:: TASKS ::
**a.** Answer these questions using the excerpt below about generating your own safety, one answer per line, marked the same way:
(i) According to the excerpt, generating our own safety is about being or embodying what part of ourselves?
(ii) What sounds might some people hear when recalling a time in nature?
(iii) Who may be unable to ever remember a time when they felt safe externally?
**b.** In the excerpt below about generating your own safety, rewrite the paragraph beginning "For some, this is a tall order" as a brief list that keeps its main facts.
**c.** Duplicate the part of the excerpt below about generating your own safety that begins at the words "So if these" and stops after "scheme of things.".

#### EXCERPT PROVIDED

So if these are the benefits, what else is generating our own safety about? It’s about being or embodying our adult self, the part of us that is responsible, smart, resourced and tapped into our resilience. For example, someone who grew up in a nurturing environment with access to nature and animals may be able to replicate that state (physical, emotional, spiritual) with ease by remembering such a time and experiencing the warm glow it brings, or perhaps the sense of being at peace, or feeling connected to the earth, or at one with something greater than them. For others it will involve seeing clearly the images of that time – horizon, sky, landscape, trees – and perhaps hearing the soundtrack of birdsong, the breeze, contented four-leggeds grazing or playing. Another aspect of generating your own safety is having a sense of your worth, value, importance in the scheme of things.

For some, this is a tall order. Those who grew up in non-optimal circumstances where the environment itself was threatening will have a harder time accessing a sense of safety internally. The abuse survivors I work with may be unable to ever remember a time when they felt safe externally, let alone internally.

So where do we begin? I’m going to pose some questions for you to ponder to start the exploration process.

########
#### AVAILABLE DATA

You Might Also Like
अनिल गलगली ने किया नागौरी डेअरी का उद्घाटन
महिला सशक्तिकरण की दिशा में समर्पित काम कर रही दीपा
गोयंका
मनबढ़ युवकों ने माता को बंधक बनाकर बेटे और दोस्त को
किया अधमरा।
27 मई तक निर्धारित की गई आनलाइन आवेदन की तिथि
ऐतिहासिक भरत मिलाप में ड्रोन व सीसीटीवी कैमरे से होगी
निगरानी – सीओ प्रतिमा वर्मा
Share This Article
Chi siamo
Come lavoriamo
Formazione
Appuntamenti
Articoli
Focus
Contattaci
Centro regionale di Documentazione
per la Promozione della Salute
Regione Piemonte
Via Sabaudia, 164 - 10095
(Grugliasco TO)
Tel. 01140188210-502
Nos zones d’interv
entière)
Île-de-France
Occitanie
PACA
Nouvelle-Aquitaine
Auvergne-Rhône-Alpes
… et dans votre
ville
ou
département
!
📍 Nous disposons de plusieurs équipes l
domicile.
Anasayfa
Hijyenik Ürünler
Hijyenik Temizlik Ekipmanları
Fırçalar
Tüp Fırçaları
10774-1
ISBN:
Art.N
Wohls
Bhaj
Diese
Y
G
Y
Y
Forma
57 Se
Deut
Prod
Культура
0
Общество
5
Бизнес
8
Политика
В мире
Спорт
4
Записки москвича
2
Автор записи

########

:: RESPONSES BY ITEM NUMBER ::
**a.**
(i) Our adult self, the part of us that is responsible, smart, resourced and tapped into our resilience.
(ii) Birdsong, the breeze, and contented four-leggeds grazing or playing.
(iii) The abuse survivors the writer works with.

**b.**
- Generating one's own safety is a tall order for some people.
- Those who grew up in threatening, non-optimal circumstances have a harder time accessing a sense of safety internally.
- The abuse survivors the writer works with may never be able to remember feeling safe externally, let alone internally.

**c.**
So if these are the benefits, what else is generating our own safety about? It’s about being or embodying our adult self, the part of us that is responsible, smart, resourced and tapped into our resilience. For example, someone who grew up in a nurturing environment with access to nature and animals may be able to replicate that state (physical, emotional, spiritual) with ease by remembering such a time and experiencing the warm glow it brings, or perhaps the sense of being at peace, or feeling connected to the earth, or at one with something greater than them. For others it will involve seeing clearly the images of that time – horizon, sky, landscape, trees – and perhaps hearing the soundtrack of birdsong, the breeze, contented four-leggeds grazing or playing. Another aspect of generating your own safety is having a sense of your worth, value, importance in the scheme of things.